WHAT YOU ARE ASKED TO DO
Every line in the data must be transcribed exactly.

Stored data
★ ★ ★ ★ ★

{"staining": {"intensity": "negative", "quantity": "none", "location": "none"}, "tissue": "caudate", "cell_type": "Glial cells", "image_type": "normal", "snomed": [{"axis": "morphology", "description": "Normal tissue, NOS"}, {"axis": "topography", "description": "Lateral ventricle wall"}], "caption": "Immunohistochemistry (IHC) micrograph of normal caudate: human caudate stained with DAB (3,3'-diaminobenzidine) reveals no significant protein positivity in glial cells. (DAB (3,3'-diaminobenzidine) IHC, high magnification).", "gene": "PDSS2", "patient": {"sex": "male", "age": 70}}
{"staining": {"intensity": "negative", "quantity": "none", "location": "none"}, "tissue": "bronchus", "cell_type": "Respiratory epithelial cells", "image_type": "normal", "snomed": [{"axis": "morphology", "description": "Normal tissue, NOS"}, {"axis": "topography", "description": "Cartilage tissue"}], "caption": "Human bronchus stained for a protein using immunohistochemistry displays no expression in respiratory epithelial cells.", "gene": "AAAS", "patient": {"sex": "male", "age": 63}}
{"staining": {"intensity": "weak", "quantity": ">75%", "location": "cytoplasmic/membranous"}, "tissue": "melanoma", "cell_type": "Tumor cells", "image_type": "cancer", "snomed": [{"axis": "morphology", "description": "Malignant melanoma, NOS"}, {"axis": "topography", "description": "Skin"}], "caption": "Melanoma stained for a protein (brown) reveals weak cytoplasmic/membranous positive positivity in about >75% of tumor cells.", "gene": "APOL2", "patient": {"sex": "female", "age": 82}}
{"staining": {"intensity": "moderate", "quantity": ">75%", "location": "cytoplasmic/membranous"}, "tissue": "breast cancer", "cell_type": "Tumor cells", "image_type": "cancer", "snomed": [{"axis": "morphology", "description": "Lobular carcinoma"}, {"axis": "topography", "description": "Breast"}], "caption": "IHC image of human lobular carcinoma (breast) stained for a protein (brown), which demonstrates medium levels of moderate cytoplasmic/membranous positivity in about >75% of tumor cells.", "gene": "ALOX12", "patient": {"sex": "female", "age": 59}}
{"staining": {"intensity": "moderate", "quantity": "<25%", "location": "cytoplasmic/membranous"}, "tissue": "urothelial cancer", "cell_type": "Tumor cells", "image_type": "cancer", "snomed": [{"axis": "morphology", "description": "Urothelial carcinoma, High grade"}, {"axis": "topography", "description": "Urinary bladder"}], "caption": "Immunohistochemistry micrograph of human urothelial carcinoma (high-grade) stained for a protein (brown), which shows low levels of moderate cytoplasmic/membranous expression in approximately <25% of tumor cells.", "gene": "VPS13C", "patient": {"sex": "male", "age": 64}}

★ ★ ★ ★ ★

SOLUTION TO THIS EXERCISE
{"staining": {"intensity": "negative", "quantity": "none", "location": "none"}, "tissue": "caudate", "cell_type": "Glial cells", "image_type": "normal", "snomed": [{"axis": "morphology", "description": "Normal tissue, NOS"}, {"axis": "topography", "description": "Lateral ventricle wall"}], "caption": "Immunohistochemistry (IHC) micrograph of normal caudate: human caudate stained with DAB (3,3'-diaminobenzidine) reveals no significant protein positivity in glial cells. (DAB (3,3'-diaminobenzidine) IHC, high magnification).", "gene": "PDSS2", "patient": {"sex": "male", "age": 70}}
{"staining": {"intensity": "negative", "quantity": "none", "location": "none"}, "tissue": "bronchus", "cell_type": "Respiratory epithelial cells", "image_type": "normal", "snomed": [{"axis": "morphology", "description": "Normal tissue, NOS"}, {"axis": "topography", "description": "Cartilage tissue"}], "caption": "Human bronchus stained for a protein using immunohistochemistry displays no expression in respiratory epithelial cells.", "gene": "AAAS", "patient": {"sex": "male", "age": 63}}
{"staining": {"intensity": "weak", "quantity": ">75%", "location": "cytoplasmic/membranous"}, "tissue": "melanoma", "cell_type": "Tumor cells", "image_type": "cancer", "snomed": [{"axis": "morphology", "description": "Malignant melanoma, NOS"}, {"axis": "topography", "description": "Skin"}], "caption": "Melanoma stained for a protein (brown) reveals weak cytoplasmic/membranous positive positivity in about >75% of tumor cells.", "gene": "APOL2", "patient": {"sex": "female", "age": 82}}
{"staining": {"intensity": "moderate", "quantity": ">75%", "location": "cytoplasmic/membranous"}, "tissue": "breast cancer", "cell_type": "Tumor cells", "image_type": "cancer", "snomed": [{"axis": "morphology", "description": "Lobular carcinoma"}, {"axis": "topography", "description": "Breast"}], "caption": "IHC image of human lobular carcinoma (breast) stained for a protein (brown), which demonstrates medium levels of moderate cytoplasmic/membranous positivity in about >75% of tumor cells.", "gene": "ALOX12", "patient": {"sex": "female", "age": 59}}
{"staining": {"intensity": "moderate", "quantity": "<25%", "location": "cytoplasmic/membranous"}, "tissue": "urothelial cancer", "cell_type": "Tumor cells", "image_type": "cancer", "snomed": [{"axis": "morphology", "description": "Urothelial carcinoma, High grade"}, {"axis": "topography", "description": "Urinary bladder"}], "caption": "Immunohistochemistry micrograph of human urothelial carcinoma (high-grade) stained for a protein (brown), which shows low levels of moderate cytoplasmic/membranous expression in approximately <25% of tumor cells.", "gene": "VPS13C", "patient": {"sex": "male", "age": 64}}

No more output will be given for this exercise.